Traditionally, AI models are isolated (“sandboxed”). They cannot read your files, run code, or check your system status without complex, custom-built integrations.

MCP defines a universal language for:

  1. Exposing Resources: Allowing the AI to read data (logs, files).
  2. Exposing Tools: Allowing the AI to execute actions (commands, API calls).
  3. Exposing Prompts: Pre-defined templates for user interaction.

UV-MCP functions as an MCP Server. It translates the AI’s intent into local uv commands.

While MCP is the communication protocol, a Gemini Extension is the packaging format used to distribute these capabilities to Gemini-powered interfaces.

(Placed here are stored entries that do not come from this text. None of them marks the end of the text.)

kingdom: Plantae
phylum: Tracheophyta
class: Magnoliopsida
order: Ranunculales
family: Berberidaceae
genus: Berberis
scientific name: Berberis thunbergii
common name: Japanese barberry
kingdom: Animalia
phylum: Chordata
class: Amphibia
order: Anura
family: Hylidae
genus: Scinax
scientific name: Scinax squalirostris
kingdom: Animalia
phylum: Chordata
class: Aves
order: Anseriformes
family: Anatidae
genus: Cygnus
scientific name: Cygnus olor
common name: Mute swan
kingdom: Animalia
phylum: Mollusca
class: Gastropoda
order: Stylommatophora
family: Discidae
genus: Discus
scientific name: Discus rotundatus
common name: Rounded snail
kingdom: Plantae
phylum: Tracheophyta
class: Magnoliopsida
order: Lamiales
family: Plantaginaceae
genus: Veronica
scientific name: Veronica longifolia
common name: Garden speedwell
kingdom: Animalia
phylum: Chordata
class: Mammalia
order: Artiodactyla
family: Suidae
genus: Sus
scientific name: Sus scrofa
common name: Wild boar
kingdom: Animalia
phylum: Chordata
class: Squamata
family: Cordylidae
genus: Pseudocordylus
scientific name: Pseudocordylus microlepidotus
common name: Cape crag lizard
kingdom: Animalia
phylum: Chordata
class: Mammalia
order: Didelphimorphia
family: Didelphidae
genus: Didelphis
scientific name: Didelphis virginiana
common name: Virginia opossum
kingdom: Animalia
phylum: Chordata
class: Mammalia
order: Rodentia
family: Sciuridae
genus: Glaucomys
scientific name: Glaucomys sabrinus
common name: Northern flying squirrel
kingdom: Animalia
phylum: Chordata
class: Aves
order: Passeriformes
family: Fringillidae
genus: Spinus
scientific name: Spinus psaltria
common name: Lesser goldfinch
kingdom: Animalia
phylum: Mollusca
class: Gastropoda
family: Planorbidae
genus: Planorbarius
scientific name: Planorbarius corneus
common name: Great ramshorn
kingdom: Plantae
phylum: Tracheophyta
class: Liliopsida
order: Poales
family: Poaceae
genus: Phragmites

When you install UV-MCP as an extension, you are registering it as a trusted tool provider. The Gemini CLI uses the extension manifest to:

  • Discover the server.
  • Launch the server process in the background.
  • Route relevant user queries to the server.
  1. User Query: “Install numpy.”
  2. Gemini Client: Identifies that install_dependency (a tool provided by the UV-MCP extension) is relevant.
  3. Protocol Handshake: The client sends an MCP JSON-RPC request to the UV-MCP server.
  4. Execution: UV-MCP executes the uv command locally.
  5. Response: The result is sent back via MCP, and Gemini summarizes it for you.